A need for methodological consistency and larger datasets is apparent in the review. Measuring outcomes with validated tools and multi-centre studies would clarify effective management, functionally and radiologically. Given the interactions between local tissue changes, fluid dynamics, and secondary injuries, management must be tailored and timely. The review highlights a foundation which randomised, prospective, and systematic trials can build upon to guide evidence-based care.

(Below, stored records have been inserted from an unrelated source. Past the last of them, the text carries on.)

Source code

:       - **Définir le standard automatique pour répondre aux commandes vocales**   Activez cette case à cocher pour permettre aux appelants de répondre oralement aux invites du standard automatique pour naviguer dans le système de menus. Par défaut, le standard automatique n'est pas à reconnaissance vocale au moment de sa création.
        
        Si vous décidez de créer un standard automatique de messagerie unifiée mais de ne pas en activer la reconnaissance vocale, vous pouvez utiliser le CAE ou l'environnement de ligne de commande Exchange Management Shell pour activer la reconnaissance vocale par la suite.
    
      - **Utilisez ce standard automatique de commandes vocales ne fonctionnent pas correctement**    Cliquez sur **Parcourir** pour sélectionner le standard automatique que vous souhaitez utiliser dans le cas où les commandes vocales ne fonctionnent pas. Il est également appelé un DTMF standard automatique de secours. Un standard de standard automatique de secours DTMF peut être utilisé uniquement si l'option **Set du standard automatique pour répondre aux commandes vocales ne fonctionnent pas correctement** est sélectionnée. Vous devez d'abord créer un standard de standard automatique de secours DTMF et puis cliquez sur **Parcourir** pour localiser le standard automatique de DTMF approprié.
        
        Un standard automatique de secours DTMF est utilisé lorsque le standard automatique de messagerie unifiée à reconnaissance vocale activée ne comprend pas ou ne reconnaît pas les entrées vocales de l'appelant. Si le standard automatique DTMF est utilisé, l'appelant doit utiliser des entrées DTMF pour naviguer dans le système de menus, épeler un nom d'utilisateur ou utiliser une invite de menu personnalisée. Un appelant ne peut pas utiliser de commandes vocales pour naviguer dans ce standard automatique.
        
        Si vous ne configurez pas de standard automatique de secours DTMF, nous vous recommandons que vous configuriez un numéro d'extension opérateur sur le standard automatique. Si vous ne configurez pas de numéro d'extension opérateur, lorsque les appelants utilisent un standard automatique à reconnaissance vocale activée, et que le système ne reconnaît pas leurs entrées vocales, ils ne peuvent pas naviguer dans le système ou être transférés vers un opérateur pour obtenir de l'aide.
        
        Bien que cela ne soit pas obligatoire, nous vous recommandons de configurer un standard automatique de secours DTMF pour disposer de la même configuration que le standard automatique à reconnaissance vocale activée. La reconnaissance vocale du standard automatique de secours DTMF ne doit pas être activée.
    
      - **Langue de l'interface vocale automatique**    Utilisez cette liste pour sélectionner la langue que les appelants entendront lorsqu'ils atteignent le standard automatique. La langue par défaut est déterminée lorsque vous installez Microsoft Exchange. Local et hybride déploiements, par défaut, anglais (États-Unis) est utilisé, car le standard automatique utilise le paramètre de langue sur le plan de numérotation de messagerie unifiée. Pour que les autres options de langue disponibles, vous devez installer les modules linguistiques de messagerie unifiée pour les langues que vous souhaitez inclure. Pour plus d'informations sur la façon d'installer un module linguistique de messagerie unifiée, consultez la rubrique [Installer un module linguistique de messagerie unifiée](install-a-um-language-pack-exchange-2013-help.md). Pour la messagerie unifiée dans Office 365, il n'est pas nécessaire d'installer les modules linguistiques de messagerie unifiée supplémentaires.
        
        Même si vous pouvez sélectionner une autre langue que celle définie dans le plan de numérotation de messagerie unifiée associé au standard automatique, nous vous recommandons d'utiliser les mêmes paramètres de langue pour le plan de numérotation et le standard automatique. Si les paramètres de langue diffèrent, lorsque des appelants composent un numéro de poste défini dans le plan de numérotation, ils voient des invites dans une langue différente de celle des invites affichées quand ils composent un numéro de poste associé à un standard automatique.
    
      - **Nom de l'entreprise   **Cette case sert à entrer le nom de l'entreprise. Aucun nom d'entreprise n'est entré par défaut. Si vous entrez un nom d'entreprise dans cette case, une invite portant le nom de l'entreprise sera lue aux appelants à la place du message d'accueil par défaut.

Future direction includes diagnostics, treatment pathways, and identifying subtypes and respective best management. Larger datasets would identify demographics and at-risk patient profiles, as well as guiding prognosis. Deeper pathophysiological understanding may also provide novel therapy beyond surgical solutions. With further understanding, the neurosurgical field could devise effective, evidence-based guidelines for NegPH/LPH, reducing its morbidity and improving patient outcomes for a global, complex issue.

Limitations

This systematic review is limited by small sample sizes and low-quality evidence that NegPH/LPH literature consists of. Publication bias sways study themes and heterogeneity of outcomes, unvalidated definitions of ‘improvement,’ and incomplete follow-up all make conclusions difficult. Reliance on case reports/series limit generalisability. These often highlight abnormal presentations, lacking the systematic rigour to control for confounders and properly assess intervention effects. This reinforces the need for prospective, studies with standardised protocols. The review could not analyse demographic data or institutional differences in diagnostic criteria. Future studies must adopt consistent definitions, including for ICP states and ventriculomegaly, to lay the foundation for cross-study comparisons and multi-centre cooperation.

Conflicts of Interest

None.

Funding

None.

Acknowledgements

I would like to acknowledge the continuing support and guidance of Mr. Stephen Honeybul, Neurosurgeon, Statewide Neurosurgical Service, Western Australia. His expert opinion, critical review, and constructive feedback were invaluable to the development of this work and to my professional growth.

Ethical Approval Statement

No ethical approval was required as this study was based on previously published data.

Data Availability Statement

All data underlying this article are available in the published literature cited within this manuscript.